22 December Sunday

Hubble Captures Neptune's Mysterious Shrinking Storm

PTIUpdated: Friday Feb 16, 2018

Los Angeles > NASA’s Hubble Space Telescope has captured Neptune's mysterious dark storm that probably smells like rotten eggs, and is shrinking out of existence.

Immense dark storms on Neptune were first discovered in the late 1980s by NASA's Voyager 2 spacecraft, according to the Hubble team. Hubble found two dark storms that appeared in the mid-1990s and then vanished. This latest storm was first seen in 2015, but is now shrinking.

Like Jupiter's Great Red Spot (GRS), the storm swirls in an anti-cyclonic direction and is dredging up material from deep inside the ice giant planet's atmosphere. The elusive feature gives astronomers a unique opportunity to study Neptune's deep winds, which can't be directly measured.

The dark spot material may be hydrogen sulphide, with the pungent smell of rotten eggs. "The particles themselves are still highly reflective; they are just slightly darker than the particles in the surrounding atmosphere," said Joshua Tollefson from the University of California at Berkeley in the US.

Unlike Jupiter's GRS, which has been visible for at least 200 years, Neptune's dark vortices only last a few years.
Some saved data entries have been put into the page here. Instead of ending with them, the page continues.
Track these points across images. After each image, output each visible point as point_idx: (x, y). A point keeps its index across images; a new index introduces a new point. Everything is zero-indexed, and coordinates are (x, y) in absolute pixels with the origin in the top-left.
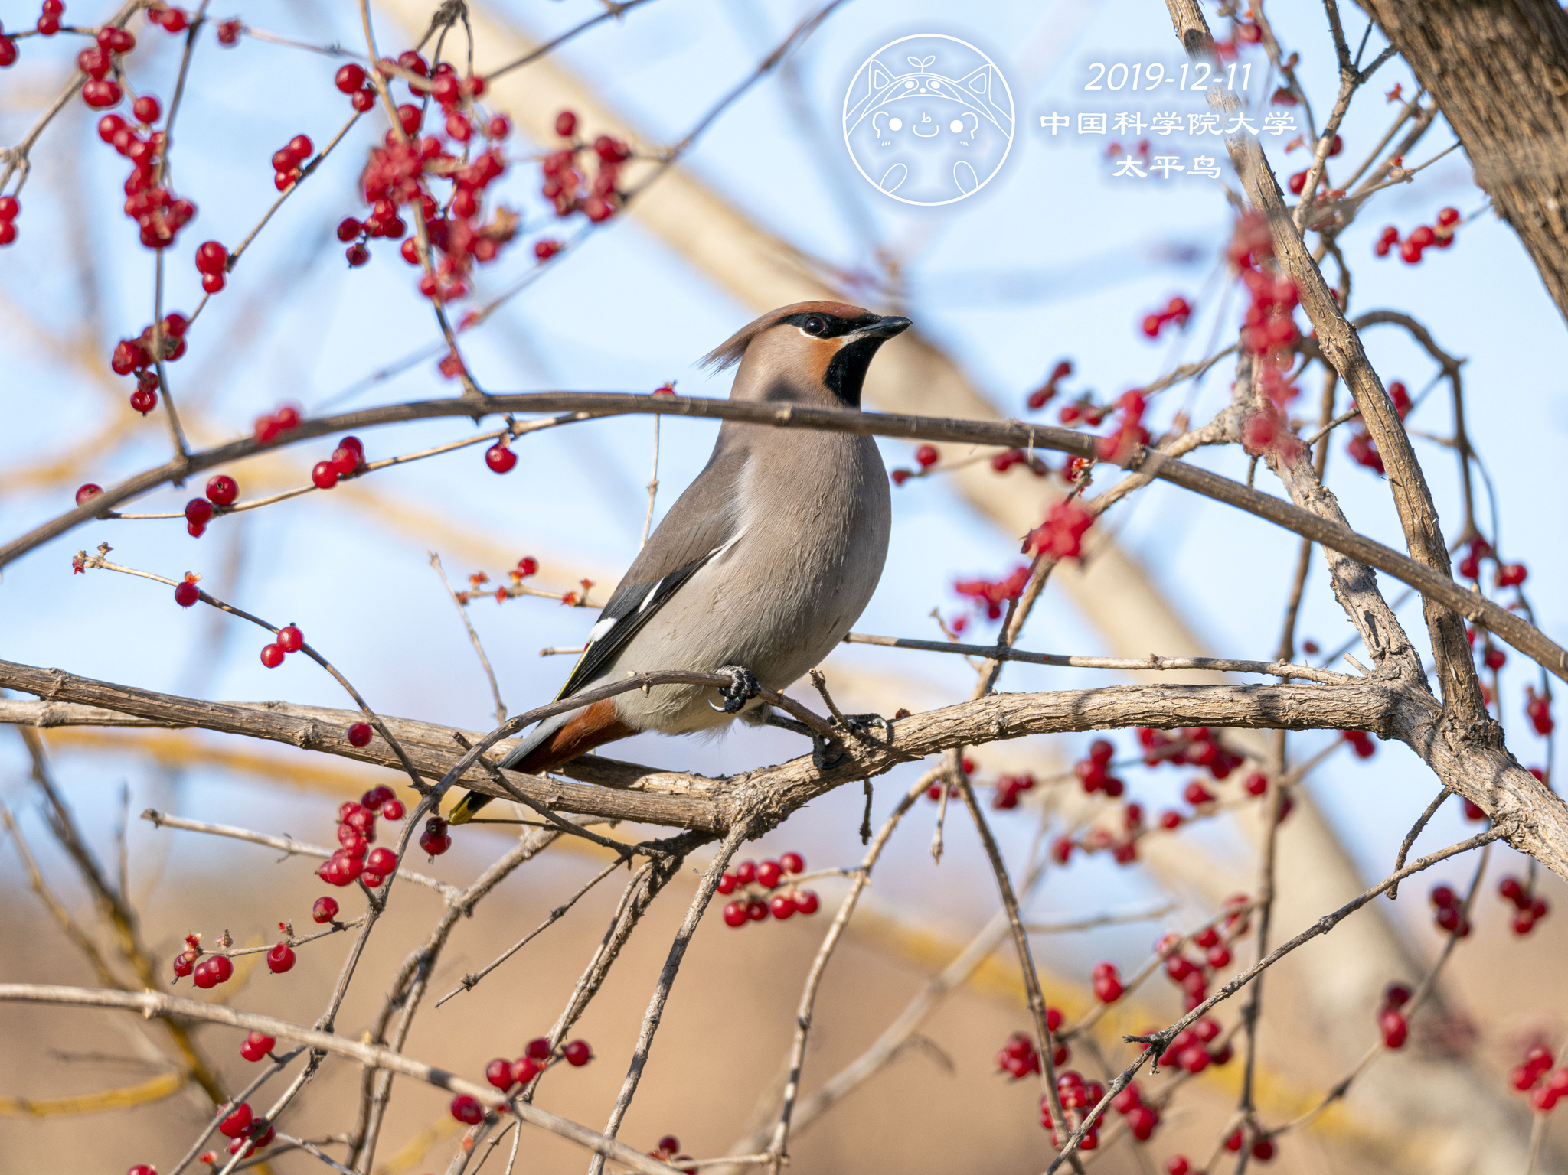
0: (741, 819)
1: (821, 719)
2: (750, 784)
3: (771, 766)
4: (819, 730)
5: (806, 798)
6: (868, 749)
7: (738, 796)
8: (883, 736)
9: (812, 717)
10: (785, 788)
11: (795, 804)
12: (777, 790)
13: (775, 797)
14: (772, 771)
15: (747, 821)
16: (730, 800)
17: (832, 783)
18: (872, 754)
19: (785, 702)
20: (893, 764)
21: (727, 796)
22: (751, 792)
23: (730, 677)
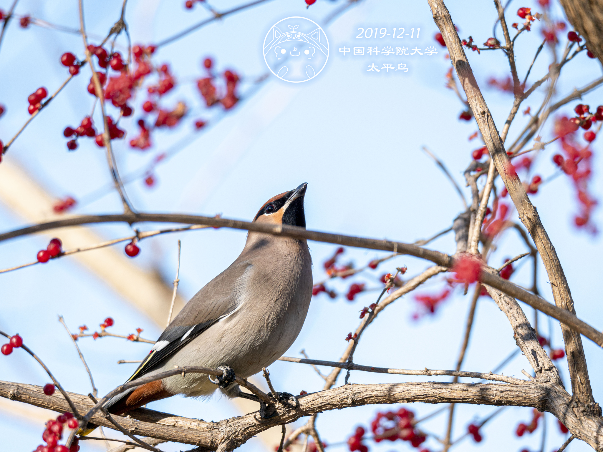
0: (224, 442)
1: (265, 394)
2: (228, 425)
3: (238, 417)
4: (263, 400)
5: (256, 432)
6: (287, 409)
7: (222, 431)
8: (294, 403)
9: (260, 392)
10: (246, 427)
11: (250, 435)
12: (242, 428)
13: (241, 431)
14: (239, 419)
15: (227, 443)
16: (218, 432)
17: (268, 426)
18: (289, 412)
19: (248, 385)
20: (298, 417)
21: (217, 430)
22: (229, 429)
23: (223, 371)
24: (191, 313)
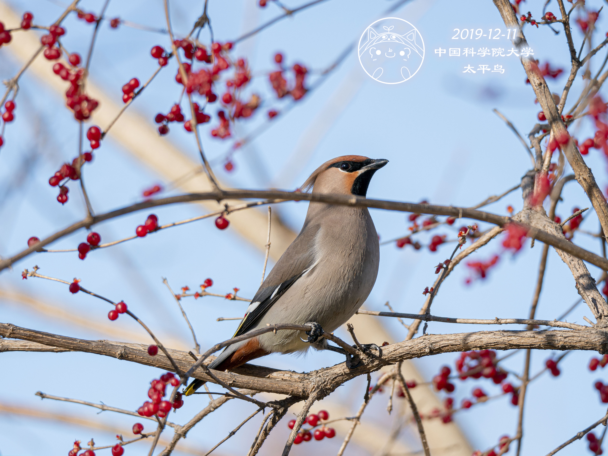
0: (314, 391)
1: (350, 346)
2: (318, 375)
3: (327, 368)
4: (349, 351)
5: (343, 381)
6: (371, 360)
7: (313, 381)
8: (377, 354)
9: (346, 345)
10: (334, 377)
11: (338, 384)
12: (330, 378)
13: (329, 381)
14: (328, 370)
15: (317, 392)
16: (309, 382)
17: (354, 375)
18: (372, 362)
19: (335, 338)
20: (382, 366)
21: (307, 381)
22: (318, 379)
23: (311, 327)
24: (277, 275)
This is the first one that actually has been photographed as it is dying.

"We have no evidence of how these vortices are formed or how fast they rotate," said Agustin Sanchez-Lavega from the University of the Basque Country in Spain. "It is most likely that they arise from an instability in the sheared eastward and westward winds," said Sanchez-Lavega.

The dark vortex is behaving differently from what planet-watchers predicted. "It looks like we're capturing the demise of this dark vortex, and it's different from what well-known studies led us to expect," said Michael H Wong of the University of California at Berkeley.

"Their dynamical simulations said that anticyclones under Neptune's wind shear would probably drift towards the equator. We thought that once the vortex got too close to the equator, it would break up and perhaps create a spectacular outburst of cloud activity," said Wong. However, the dark spot, which was first seen at mid-southern latitudes, has apparently faded away rather than going out with a bang. That may be related to the surprising direction of its measured drift: toward the south pole, instead of northward towards the equator, researchers said.